_Document section:_
------------------------

Ukraine: A brief guide
- Population, language, religion
- Mentality and etiquette
- Politics and society
Population, language, religion: Ukraine is the second largest country in Europe. The official statistics defines its population as 45.5 million people (2012). The dominant nationality is ethnic Ukrainians (78%). Russians occupy the second position with 17%, with Belarusians and Romanians following.
The dominant religion in the country is Eastern Orthodox Christianity, which has heavily influenced Ukrainian architecture, literature and music. Nevertheless the Western Ukraine has historically practised Catholicism (and its local branch – the Greek-Catholicism) that bore the wonderful masterpieces of sacral architecture, lots of which are recognized by UNESCO.
Climate: The climate in Ukraine varies by regions, but still temperate all around the country. It is rather rigorous in the Carpathian Mountains in opposite to the mild Mediterranean on the south coast. There has been a trend to the weather has got puzzling last 4-5 years – it can be +40 degres C in summer and then -25 degrees C in winter. Expats from temperate climates will marvel at the first snowfall around November – but become worried when it is still falling 5 days later. Despite all that the roads are still manageable – the pavements less so.
Ukrainian mentality and etiquette: Nowadays Ukraine is an unmistakably “European country”, with a few idiosyncrasies of its own. The ex-Soviet generation of people and those up to 40 differ by their world attitude considerably. A big number of youth and middle-age big cities inhabitants are western-oriented and can help if you speak English. Nevertheless the vast majority of people, especially outside the megapolises, know just Ukrainian and Russian. Though don’t be shy to ask for help - they will try to do their best anyway.
Ukrainians can often seem rude, especially with strangers – for example, in shops and banks – so don’t take it personally if you don’t receive a ‘please’ or ‘thank you’. However, with friends they are some of the most hospitable people in Europe, and make up for their external brusqueness by being extremely polite in other ways: Ukrainians are very respectful of the elderly, never failing to help them when needed, and generally always give up their seats on public transport. There aren’t many customs in Ukraine that visitors can unintentionally break. But speaking loudly in public (or acting in an undignified way) is frowned upon, so it is better not to draw attention to yourself.

------------------------

_Provided material:_
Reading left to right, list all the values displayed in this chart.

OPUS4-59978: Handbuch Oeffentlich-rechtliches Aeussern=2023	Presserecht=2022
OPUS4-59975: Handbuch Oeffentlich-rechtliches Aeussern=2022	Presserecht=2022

------------------------

_What you will do:_
1. Translate this sentence from the guide to Ukraine into Spanish: "There aren’t many customs in Ukraine that visitors can unintentionally break."
2. Reproduce word for word the stretch of the guide to Ukraine from "The dominant religion" through "recognized by UNESCO.".

_Task solutions:_
1. No hay muchas costumbres en Ucrania que los visitantes puedan infringir sin querer.

2.
The dominant religion in the country is Eastern Orthodox Christianity, which has heavily influenced Ukrainian architecture, literature and music. Nevertheless the Western Ukraine has historically practised Catholicism (and its local branch – the Greek-Catholicism) that bore the wonderful masterpieces of sacral architecture, lots of which are recognized by UNESCO.